Another possibility – that the British Government or intelligence services were behind the incident – has been given great credibility by the British Government itself, in its absurdly quick reaction to the incident and its blatant ignoring of legal protocols. These actions were bound to fuel suspicions about the possibility of its own involvement, and I have to say that such suspicions are absolutely legitimate precisely because of the way it has behaved. However, it must be said that the oddities and discrepancies in the case don’t lend themselves very well to the idea of a carefully planned false flag. If British intelligence had planned a hit job on Mr Skripal using a military-grade nerve agent “of a type developed by Russia”, in order to then pin the blame on the Russian Government, I doubt very much that Mr Skripal and his daughter would still be alive, or that the explanation for where the poison was administered would be changing on a daily basis, or that the British Government’s evidence to other countries would have been as risible as it was (unless of course our intelligence agencies are as incompetent as such a scenario would require them to be, that is).
My hunch — and it is just that — is that Mr Skripal himself was perhaps still working for British intelligence, and may have been in possession of a nerve agent. Somehow, this involvement went wrong, and he ended up accidently poisoning himself and his daughter on the bench in The Maltings.
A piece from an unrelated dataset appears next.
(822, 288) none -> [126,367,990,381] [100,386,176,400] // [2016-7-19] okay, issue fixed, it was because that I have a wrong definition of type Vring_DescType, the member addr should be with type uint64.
The Government then scrambled to concoct a story in order to cover up the real story of a Russian working for MI6 and handling nerve agents, and so quickly decided to point the finger at that most convenient scapegoat, the Russian Government.
The reason that I’m attracted to this possibility is that it explains all three aspects I have described above, and which I think are the most important aspects of the case. The rush to judgement — which looked like panic-mode to me — could have been an attempt to divert attention away from the investigation looking at the possibility of Mr Skripal having military grade nerve agent in his possession. The ignoring of international legal protocols, at least for a time, could have been done to ensure that the case was not probed by any outside body, which may well have exposed discrepancies. And it could also explain many of the oddities mentioned above, such as traces of nerve agent apparently being found in various places in Salisbury, since these could have come about because Mr Skripal was in possession of some sort of nerve agent when he left his house that day.
As I say, this is just a hunch and purely speculative. I am probably wrong. But unless the British Government is able to produce far better evidence than it has so far produced, to back up the claims it has made, I shall consider it a more credible possibility than the one they have sold to the British public.